*** Data section Section Begins ***

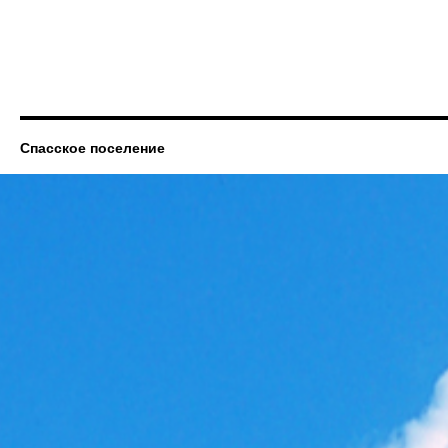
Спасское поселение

*** Data section Section Ends ***
*** Data section Section Begins ***

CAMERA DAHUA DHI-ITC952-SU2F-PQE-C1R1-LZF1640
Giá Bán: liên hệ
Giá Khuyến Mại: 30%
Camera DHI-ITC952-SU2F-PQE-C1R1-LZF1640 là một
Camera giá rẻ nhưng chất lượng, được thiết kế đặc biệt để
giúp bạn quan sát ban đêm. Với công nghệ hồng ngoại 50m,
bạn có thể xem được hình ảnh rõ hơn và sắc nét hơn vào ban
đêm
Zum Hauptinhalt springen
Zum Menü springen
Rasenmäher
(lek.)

*** Data section Section Ends ***
*** Data section Section Begins ***

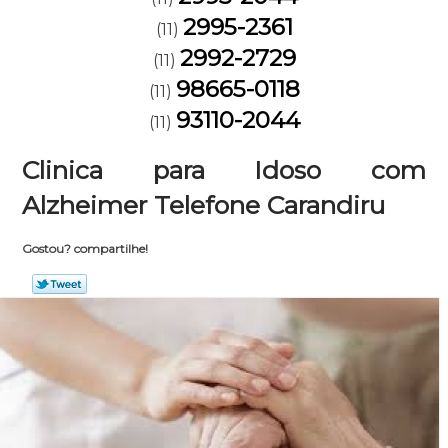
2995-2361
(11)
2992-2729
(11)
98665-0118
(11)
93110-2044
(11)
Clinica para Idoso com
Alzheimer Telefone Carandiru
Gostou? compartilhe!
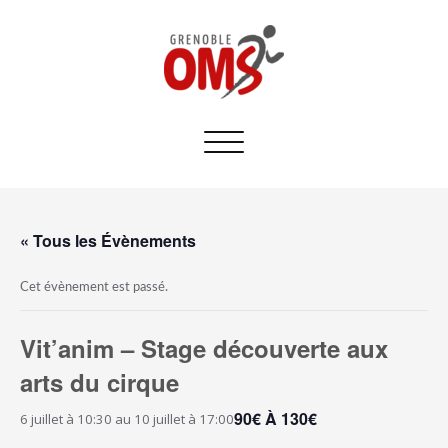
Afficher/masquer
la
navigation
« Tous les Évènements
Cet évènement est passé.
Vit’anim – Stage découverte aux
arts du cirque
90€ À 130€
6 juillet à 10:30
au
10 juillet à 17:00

*** Data section Section Ends ***

> Job item
Quote verbatim the lines of the records from the line containing "Afficher/masquer" up to and including the line containing "10 juillet à 17:00".

> Output below
Afficher/masquer
la
navigation
« Tous les Évènements
Cet évènement est passé.
Vit’anim – Stage découverte aux
arts du cirque
90€ À 130€
6 juillet à 10:30
au
10 juillet à 17:00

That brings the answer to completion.